** Instructions to follow **
In each of the records below, change "Negocios Industriales" to "Noticias Industriales" wherever it occurs, and write out the lines again with nothing else altered.

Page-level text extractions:
══════════════════════════════

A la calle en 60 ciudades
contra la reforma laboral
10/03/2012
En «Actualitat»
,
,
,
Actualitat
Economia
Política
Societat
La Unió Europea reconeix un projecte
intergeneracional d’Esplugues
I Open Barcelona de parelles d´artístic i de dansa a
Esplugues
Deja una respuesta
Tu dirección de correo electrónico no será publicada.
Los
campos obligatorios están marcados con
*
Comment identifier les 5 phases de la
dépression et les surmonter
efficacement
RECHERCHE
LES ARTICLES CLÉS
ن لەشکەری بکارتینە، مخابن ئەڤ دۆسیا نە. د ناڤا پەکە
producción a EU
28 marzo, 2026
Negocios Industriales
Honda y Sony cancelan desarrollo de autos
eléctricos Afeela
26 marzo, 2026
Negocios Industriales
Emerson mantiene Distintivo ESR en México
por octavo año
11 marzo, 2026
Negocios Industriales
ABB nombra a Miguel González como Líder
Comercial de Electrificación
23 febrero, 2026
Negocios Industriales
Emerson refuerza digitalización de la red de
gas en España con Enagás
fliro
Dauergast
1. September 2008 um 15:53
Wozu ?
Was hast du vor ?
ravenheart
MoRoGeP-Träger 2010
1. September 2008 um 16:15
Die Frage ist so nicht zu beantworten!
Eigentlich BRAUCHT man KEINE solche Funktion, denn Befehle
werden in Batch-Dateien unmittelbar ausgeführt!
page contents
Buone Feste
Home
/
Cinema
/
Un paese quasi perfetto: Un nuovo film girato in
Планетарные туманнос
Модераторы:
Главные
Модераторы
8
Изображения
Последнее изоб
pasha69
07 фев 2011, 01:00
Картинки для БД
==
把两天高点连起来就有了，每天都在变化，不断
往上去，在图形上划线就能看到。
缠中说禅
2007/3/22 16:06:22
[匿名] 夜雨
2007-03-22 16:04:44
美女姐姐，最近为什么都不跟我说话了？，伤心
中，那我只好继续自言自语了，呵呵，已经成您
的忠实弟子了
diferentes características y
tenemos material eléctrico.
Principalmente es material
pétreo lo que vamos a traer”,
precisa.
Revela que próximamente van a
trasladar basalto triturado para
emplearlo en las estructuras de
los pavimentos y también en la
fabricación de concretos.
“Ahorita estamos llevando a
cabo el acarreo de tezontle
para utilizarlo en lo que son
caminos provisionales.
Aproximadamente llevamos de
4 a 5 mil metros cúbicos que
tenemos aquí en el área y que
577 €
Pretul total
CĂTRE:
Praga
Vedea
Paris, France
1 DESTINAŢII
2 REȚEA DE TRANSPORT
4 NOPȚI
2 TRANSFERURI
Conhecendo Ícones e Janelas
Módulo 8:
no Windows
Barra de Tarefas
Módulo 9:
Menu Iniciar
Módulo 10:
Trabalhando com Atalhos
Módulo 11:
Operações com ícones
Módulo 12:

══════════════════════════════

** Task solution **
A la calle en 60 ciudades
contra la reforma laboral
10/03/2012
En «Actualitat»
,
,
,
Actualitat
Economia
Política
Societat
La Unió Europea reconeix un projecte
intergeneracional d’Esplugues
I Open Barcelona de parelles d´artístic i de dansa a
Esplugues
Deja una respuesta
Tu dirección de correo electrónico no será publicada.
Los
campos obligatorios están marcados con
*
Comment identifier les 5 phases de la
dépression et les surmonter
efficacement
RECHERCHE
LES ARTICLES CLÉS
ن لەشکەری بکارتینە، مخابن ئەڤ دۆسیا نە. د ناڤا پەکە
producción a EU
28 marzo, 2026
Noticias Industriales
Honda y Sony cancelan desarrollo de autos
eléctricos Afeela
26 marzo, 2026
Noticias Industriales
Emerson mantiene Distintivo ESR en México
por octavo año
11 marzo, 2026
Noticias Industriales
ABB nombra a Miguel González como Líder
Comercial de Electrificación
23 febrero, 2026
Noticias Industriales
Emerson refuerza digitalización de la red de
gas en España con Enagás
fliro
Dauergast
1. September 2008 um 15:53
Wozu ?
Was hast du vor ?
ravenheart
MoRoGeP-Träger 2010
1. September 2008 um 16:15
Die Frage ist so nicht zu beantworten!
Eigentlich BRAUCHT man KEINE solche Funktion, denn Befehle
werden in Batch-Dateien unmittelbar ausgeführt!
page contents
Buone Feste
Home
/
Cinema
/
Un paese quasi perfetto: Un nuovo film girato in
Планетарные туманнос
Модераторы:
Главные
Модераторы
8
Изображения
Последнее изоб
pasha69
07 фев 2011, 01:00
Картинки для БД
==
把两天高点连起来就有了，每天都在变化，不断
往上去，在图形上划线就能看到。
缠中说禅
2007/3/22 16:06:22
[匿名] 夜雨
2007-03-22 16:04:44
美女姐姐，最近为什么都不跟我说话了？，伤心
中，那我只好继续自言自语了，呵呵，已经成您
的忠实弟子了
diferentes características y
tenemos material eléctrico.
Principalmente es material
pétreo lo que vamos a traer”,
precisa.
Revela que próximamente van a
trasladar basalto triturado para
emplearlo en las estructuras de
los pavimentos y también en la
fabricación de concretos.
“Ahorita estamos llevando a
cabo el acarreo de tezontle
para utilizarlo en lo que son
caminos provisionales.
Aproximadamente llevamos de
4 a 5 mil metros cúbicos que
tenemos aquí en el área y que
577 €
Pretul total
CĂTRE:
Praga
Vedea
Paris, France
1 DESTINAŢII
2 REȚEA DE TRANSPORT
4 NOPȚI
2 TRANSFERURI
Conhecendo Ícones e Janelas
Módulo 8:
no Windows
Barra de Tarefas
Módulo 9:
Menu Iniciar
Módulo 10:
Trabalhando com Atalhos
Módulo 11:
Operações com ícones
Módulo 12:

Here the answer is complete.